Action item — Each entry is to be repeated word for word, and the images are to be dropped.

──────── Supplied records

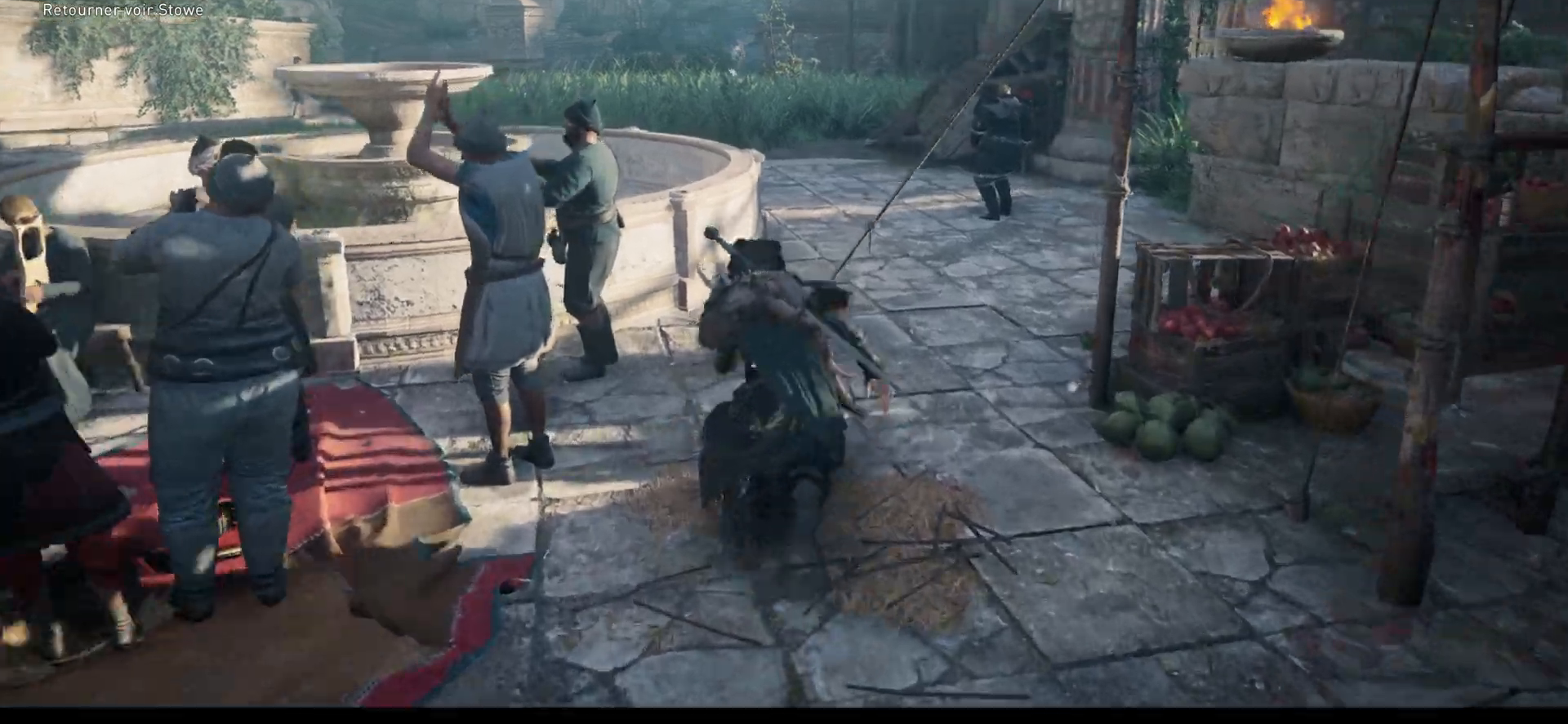
{"buttons": [], "left_stick": "up", "right_stick": "center", "events": [[167, "right_stick", "center"]]}
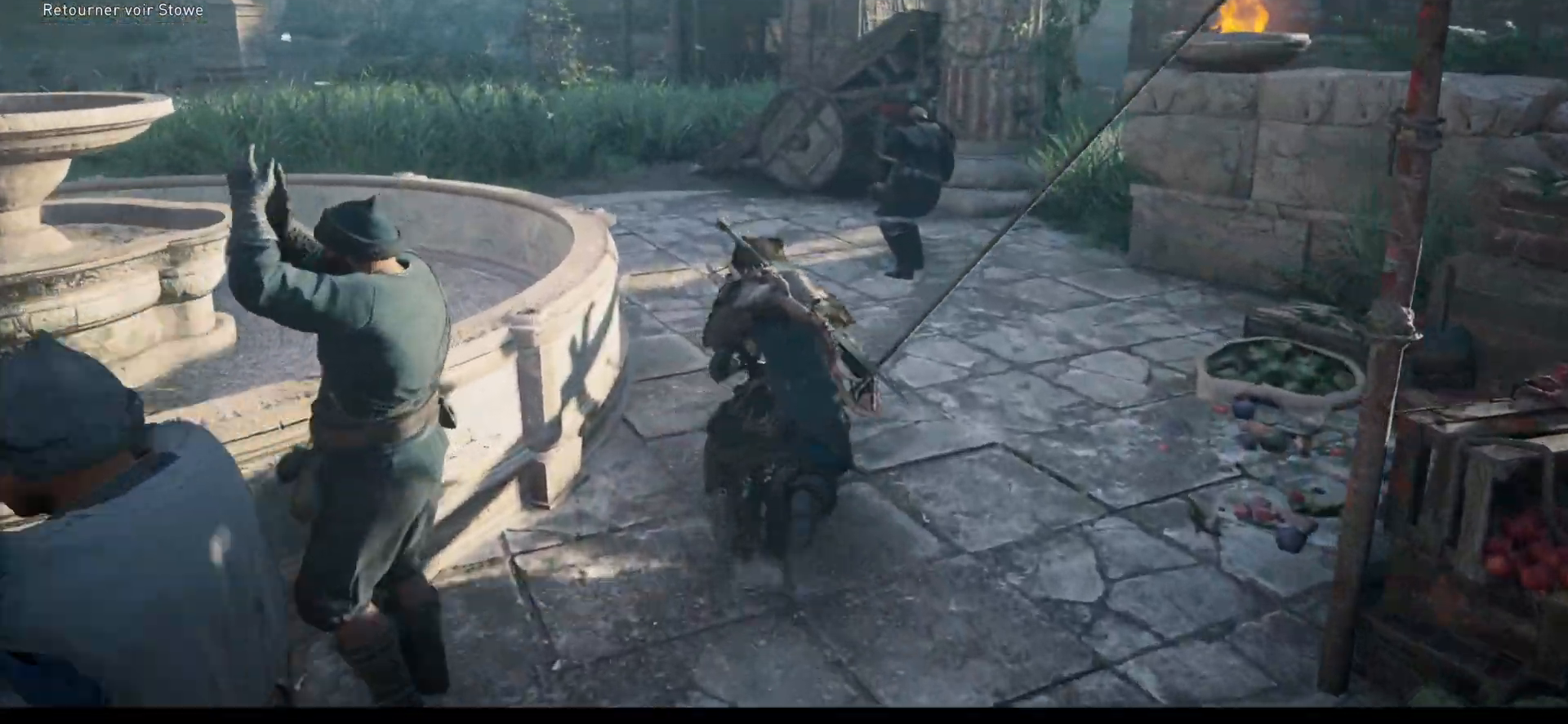
{"buttons": [], "left_stick": "up", "right_stick": "right", "events": [[350, "right_stick", "right"]]}
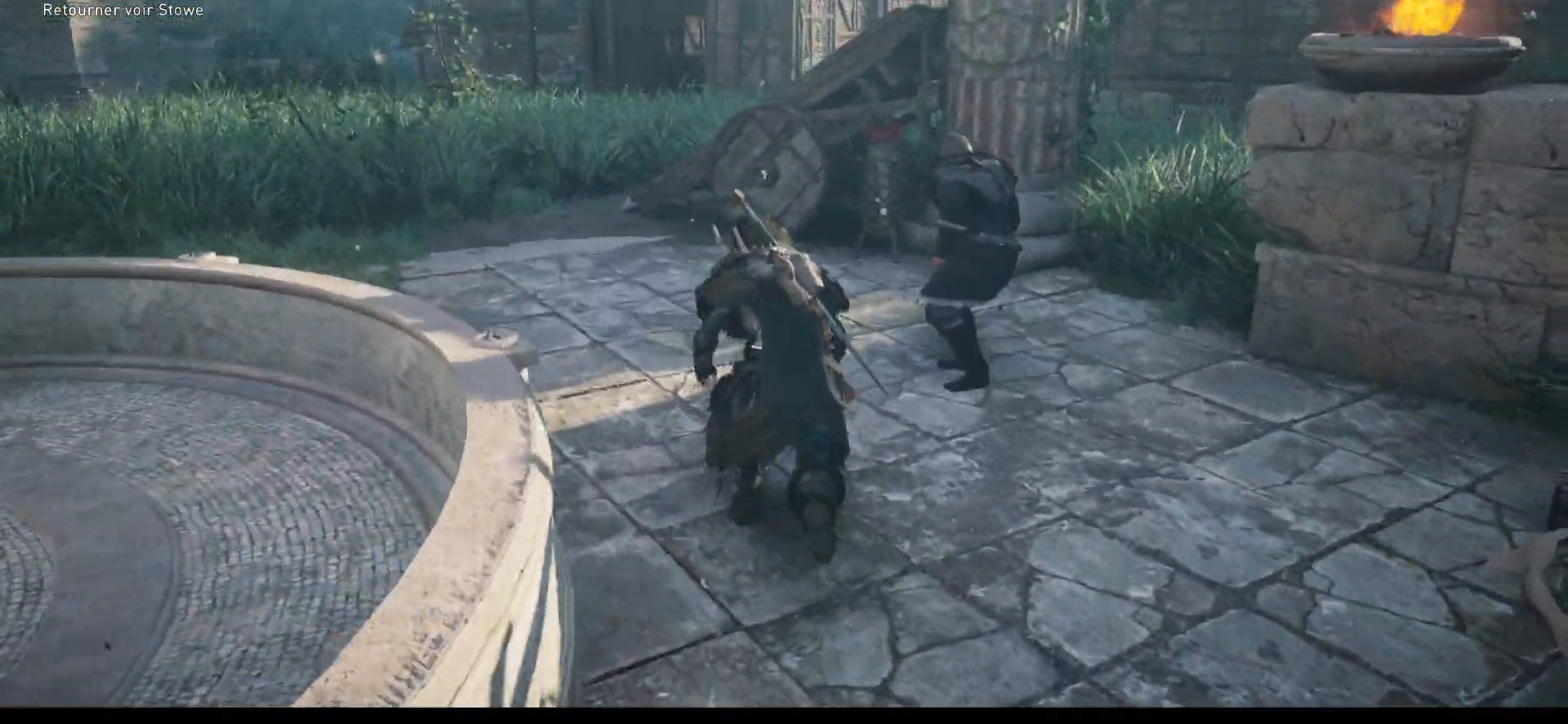
{"buttons": [], "left_stick": "center", "right_stick": "right", "events": [[100, "left_stick", "up-left"], [167, "right_stick", "center"], [217, "right_stick", "right"], [283, "left_stick", "center"]]}
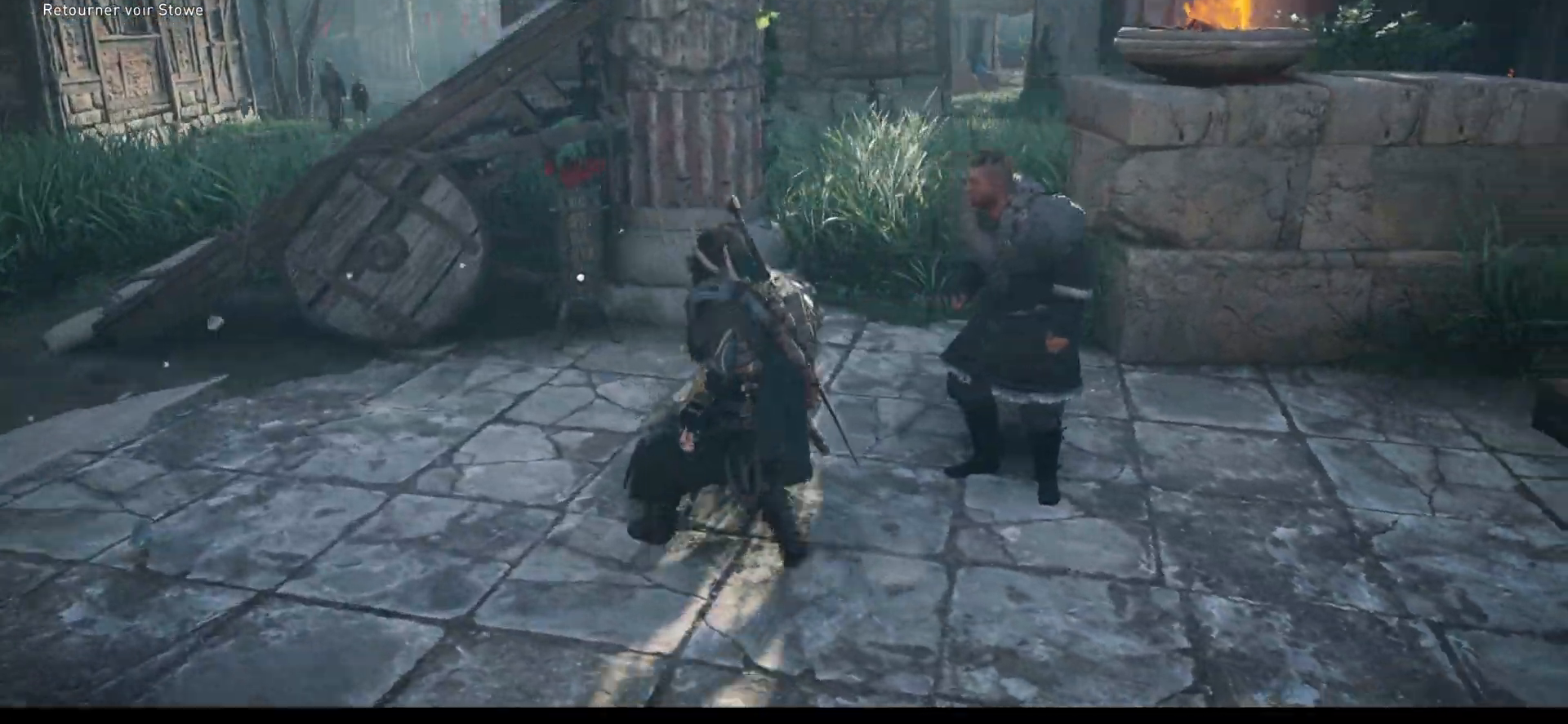
{"buttons": [], "left_stick": "up", "right_stick": "center", "events": [[33, "right_stick", "center"], [133, "left_stick", "up"]]}
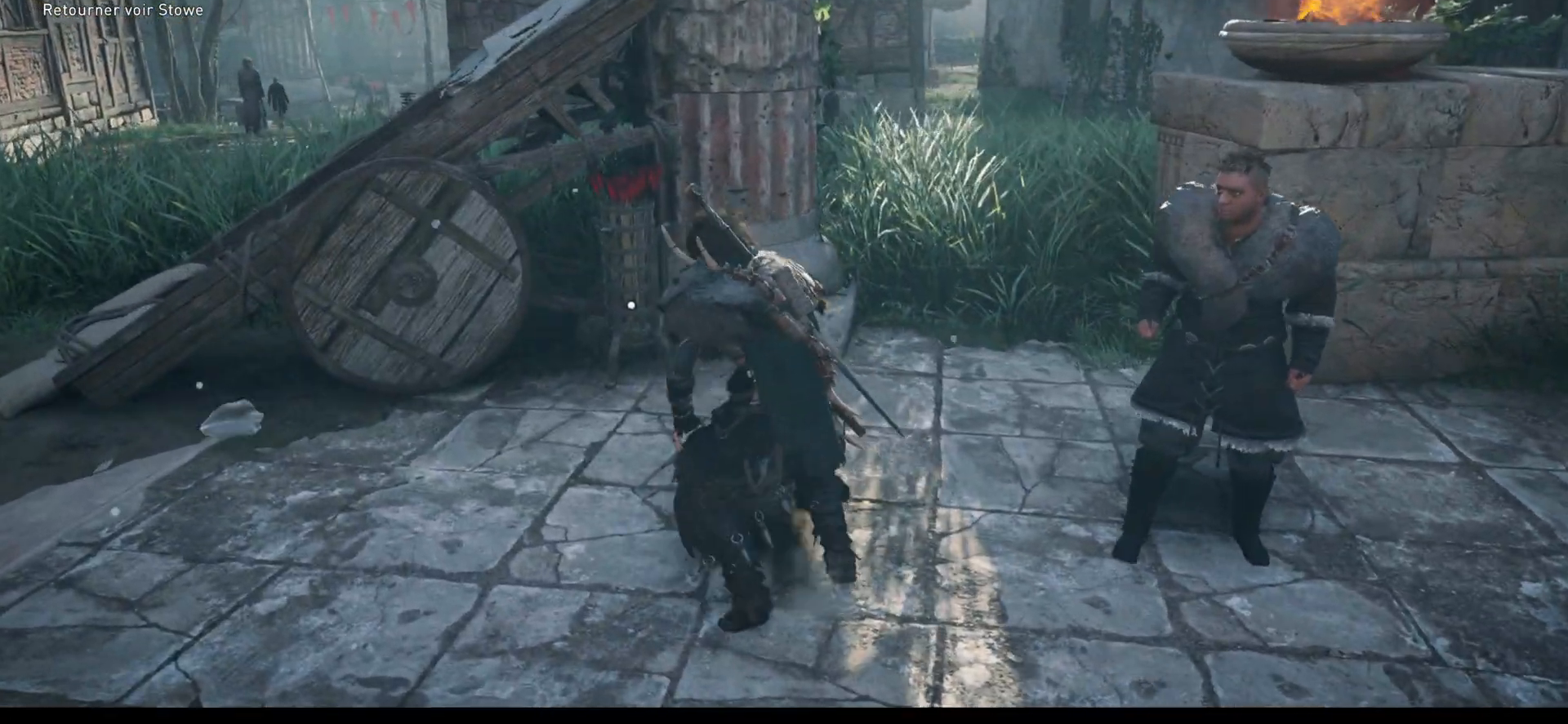
{"buttons": ["Y"], "left_stick": "up-left", "right_stick": "center", "events": [[67, "left_stick", "up-left"], [450, "Y", "down"]]}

────────────────

Answer below —
{"buttons": [], "left_stick": "up", "right_stick": "center", "events": [[167, "right_stick", "center"]]}
{"buttons": [], "left_stick": "up", "right_stick": "right", "events": [[350, "right_stick", "right"]]}
{"buttons": [], "left_stick": "center", "right_stick": "right", "events": [[100, "left_stick", "up-left"], [167, "right_stick", "center"], [217, "right_stick", "right"], [283, "left_stick", "center"]]}
{"buttons": [], "left_stick": "up", "right_stick": "center", "events": [[33, "right_stick", "center"], [133, "left_stick", "up"]]}
{"buttons": ["Y"], "left_stick": "up-left", "right_stick": "center", "events": [[67, "left_stick", "up-left"], [450, "Y", "down"]]}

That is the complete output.